Please print all of the records shown below, exactly as given.

*** DATA RECORDS ***

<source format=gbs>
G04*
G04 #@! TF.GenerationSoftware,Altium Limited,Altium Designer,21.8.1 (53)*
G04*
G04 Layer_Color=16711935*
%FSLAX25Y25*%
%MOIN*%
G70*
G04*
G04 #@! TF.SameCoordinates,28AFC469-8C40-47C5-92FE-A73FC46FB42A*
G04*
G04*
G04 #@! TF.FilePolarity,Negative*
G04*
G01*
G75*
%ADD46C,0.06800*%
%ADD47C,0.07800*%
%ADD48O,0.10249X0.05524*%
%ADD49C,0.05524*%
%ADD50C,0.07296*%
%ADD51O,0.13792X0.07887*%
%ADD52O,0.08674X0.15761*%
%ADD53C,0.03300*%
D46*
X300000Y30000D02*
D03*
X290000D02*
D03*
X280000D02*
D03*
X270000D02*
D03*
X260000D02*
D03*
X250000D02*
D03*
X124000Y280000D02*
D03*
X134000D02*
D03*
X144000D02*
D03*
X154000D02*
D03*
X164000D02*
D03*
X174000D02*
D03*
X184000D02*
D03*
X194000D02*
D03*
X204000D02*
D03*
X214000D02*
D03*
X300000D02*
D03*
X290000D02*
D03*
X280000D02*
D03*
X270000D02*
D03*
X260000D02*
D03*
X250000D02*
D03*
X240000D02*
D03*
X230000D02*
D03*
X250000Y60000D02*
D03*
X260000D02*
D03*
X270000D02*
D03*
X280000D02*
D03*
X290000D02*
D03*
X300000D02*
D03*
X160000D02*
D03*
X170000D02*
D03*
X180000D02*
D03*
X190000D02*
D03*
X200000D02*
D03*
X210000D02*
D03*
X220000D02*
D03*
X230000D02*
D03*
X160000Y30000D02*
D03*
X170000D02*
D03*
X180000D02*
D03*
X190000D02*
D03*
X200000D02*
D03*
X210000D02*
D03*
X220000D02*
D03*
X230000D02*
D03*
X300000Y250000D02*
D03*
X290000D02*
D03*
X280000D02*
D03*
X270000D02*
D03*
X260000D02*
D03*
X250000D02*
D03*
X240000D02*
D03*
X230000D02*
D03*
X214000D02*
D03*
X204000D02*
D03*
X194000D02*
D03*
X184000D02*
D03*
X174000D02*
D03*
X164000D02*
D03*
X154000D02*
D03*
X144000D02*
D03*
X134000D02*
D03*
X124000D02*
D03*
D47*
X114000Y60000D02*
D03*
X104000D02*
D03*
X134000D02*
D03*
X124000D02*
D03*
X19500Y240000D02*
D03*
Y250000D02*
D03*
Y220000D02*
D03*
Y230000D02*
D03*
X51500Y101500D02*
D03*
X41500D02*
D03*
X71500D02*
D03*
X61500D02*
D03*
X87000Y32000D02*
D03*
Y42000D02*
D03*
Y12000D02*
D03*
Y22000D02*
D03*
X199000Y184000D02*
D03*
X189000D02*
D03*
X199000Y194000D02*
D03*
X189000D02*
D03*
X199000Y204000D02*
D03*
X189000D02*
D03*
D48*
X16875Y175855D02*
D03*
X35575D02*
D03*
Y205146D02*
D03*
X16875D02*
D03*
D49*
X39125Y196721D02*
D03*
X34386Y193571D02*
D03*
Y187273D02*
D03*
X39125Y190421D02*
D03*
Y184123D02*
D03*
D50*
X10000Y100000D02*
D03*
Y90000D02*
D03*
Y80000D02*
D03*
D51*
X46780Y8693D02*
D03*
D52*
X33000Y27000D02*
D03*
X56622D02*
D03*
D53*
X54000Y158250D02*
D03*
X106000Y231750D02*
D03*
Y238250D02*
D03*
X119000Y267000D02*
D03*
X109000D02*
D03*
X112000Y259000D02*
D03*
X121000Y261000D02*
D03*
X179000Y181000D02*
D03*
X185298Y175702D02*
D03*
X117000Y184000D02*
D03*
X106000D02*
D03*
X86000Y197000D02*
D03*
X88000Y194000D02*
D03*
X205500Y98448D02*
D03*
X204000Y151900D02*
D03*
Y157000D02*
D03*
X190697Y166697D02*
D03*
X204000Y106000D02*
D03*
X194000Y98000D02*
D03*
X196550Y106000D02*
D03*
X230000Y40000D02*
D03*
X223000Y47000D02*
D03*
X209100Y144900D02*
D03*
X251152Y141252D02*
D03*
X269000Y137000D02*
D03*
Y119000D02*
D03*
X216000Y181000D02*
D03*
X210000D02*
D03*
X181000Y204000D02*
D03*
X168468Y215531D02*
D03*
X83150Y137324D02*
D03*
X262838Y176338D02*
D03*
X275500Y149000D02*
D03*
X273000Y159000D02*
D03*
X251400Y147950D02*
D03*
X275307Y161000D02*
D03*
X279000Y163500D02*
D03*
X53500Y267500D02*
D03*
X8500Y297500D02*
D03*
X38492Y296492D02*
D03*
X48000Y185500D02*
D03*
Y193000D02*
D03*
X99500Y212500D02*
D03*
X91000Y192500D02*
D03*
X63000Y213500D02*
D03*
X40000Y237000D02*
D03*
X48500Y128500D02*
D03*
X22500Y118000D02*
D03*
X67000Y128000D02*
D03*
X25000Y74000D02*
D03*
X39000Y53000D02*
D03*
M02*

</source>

*** End of DATA RECORDS ***

• [RESULT FOR THIS EXERCISE]:
<source format=gbs>
G04*
G04 #@! TF.GenerationSoftware,Altium Limited,Altium Designer,21.8.1 (53)*
G04*
G04 Layer_Color=16711935*
%FSLAX25Y25*%
%MOIN*%
G70*
G04*
G04 #@! TF.SameCoordinates,28AFC469-8C40-47C5-92FE-A73FC46FB42A*
G04*
G04*
G04 #@! TF.FilePolarity,Negative*
G04*
G01*
G75*
%ADD46C,0.06800*%
%ADD47C,0.07800*%
%ADD48O,0.10249X0.05524*%
%ADD49C,0.05524*%
%ADD50C,0.07296*%
%ADD51O,0.13792X0.07887*%
%ADD52O,0.08674X0.15761*%
%ADD53C,0.03300*%
D46*
X300000Y30000D02*
D03*
X290000D02*
D03*
X280000D02*
D03*
X270000D02*
D03*
X260000D02*
D03*
X250000D02*
D03*
X124000Y280000D02*
D03*
X134000D02*
D03*
X144000D02*
D03*
X154000D02*
D03*
X164000D02*
D03*
X174000D02*
D03*
X184000D02*
D03*
X194000D02*
D03*
X204000D02*
D03*
X214000D02*
D03*
X300000D02*
D03*
X290000D02*
D03*
X280000D02*
D03*
X270000D02*
D03*
X260000D02*
D03*
X250000D02*
D03*
X240000D02*
D03*
X230000D02*
D03*
X250000Y60000D02*
D03*
X260000D02*
D03*
X270000D02*
D03*
X280000D02*
D03*
X290000D02*
D03*
X300000D02*
D03*
X160000D02*
D03*
X170000D02*
D03*
X180000D02*
D03*
X190000D02*
D03*
X200000D02*
D03*
X210000D02*
D03*
X220000D02*
D03*
X230000D02*
D03*
X160000Y30000D02*
D03*
X170000D02*
D03*
X180000D02*
D03*
X190000D02*
D03*
X200000D02*
D03*
X210000D02*
D03*
X220000D02*
D03*
X230000D02*
D03*
X300000Y250000D02*
D03*
X290000D02*
D03*
X280000D02*
D03*
X270000D02*
D03*
X260000D02*
D03*
X250000D02*
D03*
X240000D02*
D03*
X230000D02*
D03*
X214000D02*
D03*
X204000D02*
D03*
X194000D02*
D03*
X184000D02*
D03*
X174000D02*
D03*
X164000D02*
D03*
X154000D02*
D03*
X144000D02*
D03*
X134000D02*
D03*
X124000D02*
D03*
D47*
X114000Y60000D02*
D03*
X104000D02*
D03*
X134000D02*
D03*
X124000D02*
D03*
X19500Y240000D02*
D03*
Y250000D02*
D03*
Y220000D02*
D03*
Y230000D02*
D03*
X51500Y101500D02*
D03*
X41500D02*
D03*
X71500D02*
D03*
X61500D02*
D03*
X87000Y32000D02*
D03*
Y42000D02*
D03*
Y12000D02*
D03*
Y22000D02*
D03*
X199000Y184000D02*
D03*
X189000D02*
D03*
X199000Y194000D02*
D03*
X189000D02*
D03*
X199000Y204000D02*
D03*
X189000D02*
D03*
D48*
X16875Y175855D02*
D03*
X35575D02*
D03*
Y205146D02*
D03*
X16875D02*
D03*
D49*
X39125Y196721D02*
D03*
X34386Y193571D02*
D03*
Y187273D02*
D03*
X39125Y190421D02*
D03*
Y184123D02*
D03*
D50*
X10000Y100000D02*
D03*
Y90000D02*
D03*
Y80000D02*
D03*
D51*
X46780Y8693D02*
D03*
D52*
X33000Y27000D02*
D03*
X56622D02*
D03*
D53*
X54000Y158250D02*
D03*
X106000Y231750D02*
D03*
Y238250D02*
D03*
X119000Y267000D02*
D03*
X109000D02*
D03*
X112000Y259000D02*
D03*
X121000Y261000D02*
D03*
X179000Y181000D02*
D03*
X185298Y175702D02*
D03*
X117000Y184000D02*
D03*
X106000D02*
D03*
X86000Y197000D02*
D03*
X88000Y194000D02*
D03*
X205500Y98448D02*
D03*
X204000Y151900D02*
D03*
Y157000D02*
D03*
X190697Y166697D02*
D03*
X204000Y106000D02*
D03*
X194000Y98000D02*
D03*
X196550Y106000D02*
D03*
X230000Y40000D02*
D03*
X223000Y47000D02*
D03*
X209100Y144900D02*
D03*
X251152Y141252D02*
D03*
X269000Y137000D02*
D03*
Y119000D02*
D03*
X216000Y181000D02*
D03*
X210000D02*
D03*
X181000Y204000D02*
D03*
X168468Y215531D02*
D03*
X83150Y137324D02*
D03*
X262838Y176338D02*
D03*
X275500Y149000D02*
D03*
X273000Y159000D02*
D03*
X251400Y147950D02*
D03*
X275307Y161000D02*
D03*
X279000Y163500D02*
D03*
X53500Y267500D02*
D03*
X8500Y297500D02*
D03*
X38492Y296492D02*
D03*
X48000Y185500D02*
D03*
Y193000D02*
D03*
X99500Y212500D02*
D03*
X91000Y192500D02*
D03*
X63000Y213500D02*
D03*
X40000Y237000D02*
D03*
X48500Y128500D02*
D03*
X22500Y118000D02*
D03*
X67000Y128000D02*
D03*
X25000Y74000D02*
D03*
X39000Y53000D02*
D03*
M02*

</source>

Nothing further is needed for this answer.